● **Data excerpts**
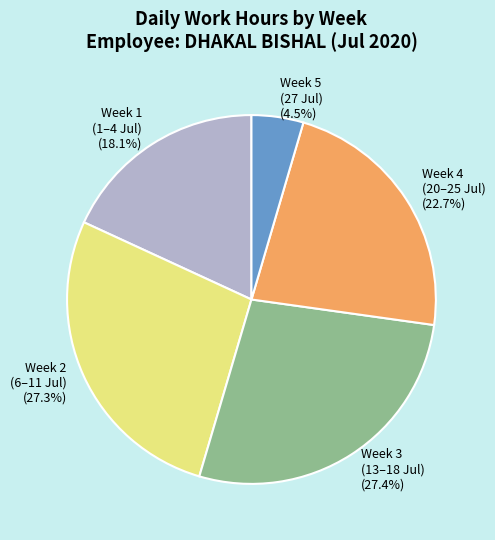

Combined, what portion of the pie is Week 5 (27 Jul) (4.5%) and Week 3 (13–18 Jul) (27.4%)?

31.9%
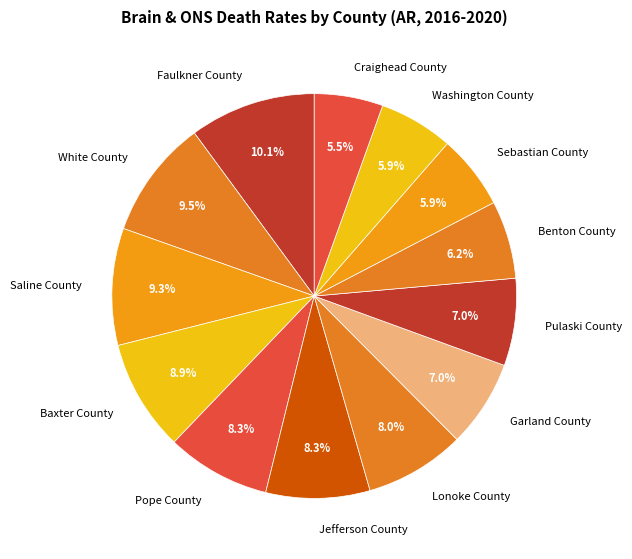

To the nearest percent, what percentage of the pie is Lonoke County?

8%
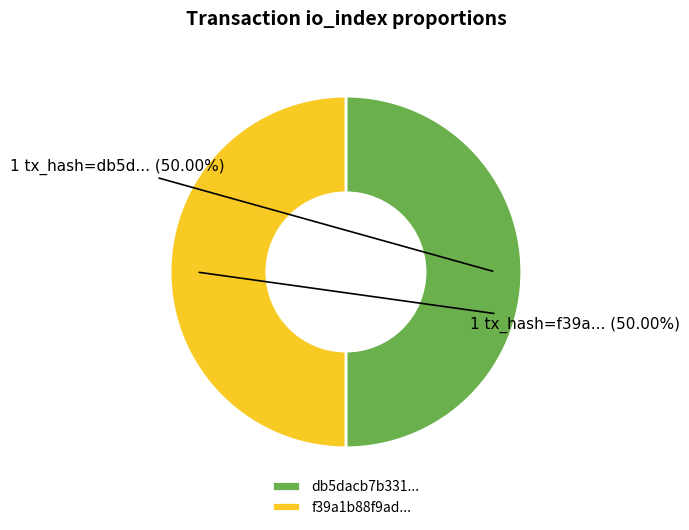

Combined, do db5dacb7b331... and f39a1b88f9ad... account for over 50%?

Yes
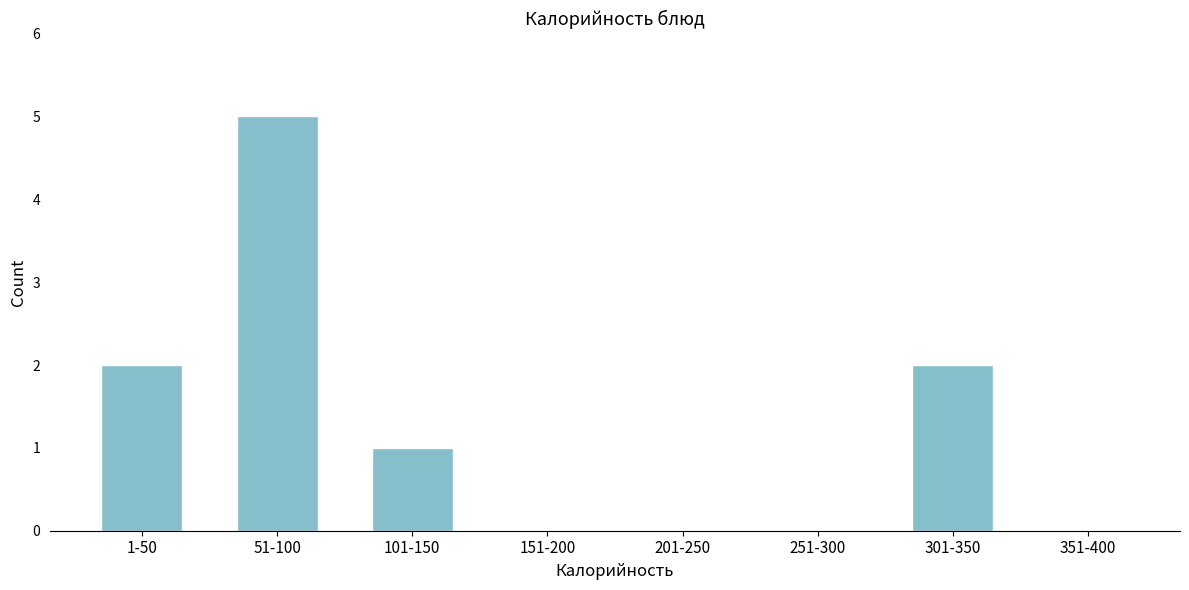

Reading left to right, transcribe all the data shown in this chart.

1-50=2	51-100=5	101-150=1	151-200=0	201-250=0	251-300=0	301-350=2	351-400=0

● **Goal of the exercise**
Reproduce the entries word for word, starting at the line that contains "To the nearest" and ending at the last line of the entries. Leave the pictures out of your answer.

● **Solved exercise**
To the nearest percent, what percentage of the pie is Lonoke County?

8%

Combined, do db5dacb7b331... and f39a1b88f9ad... account for over 50%?

Yes

Reading left to right, transcribe all the data shown in this chart.

1-50=2	51-100=5	101-150=1	151-200=0	201-250=0	251-300=0	301-350=2	351-400=0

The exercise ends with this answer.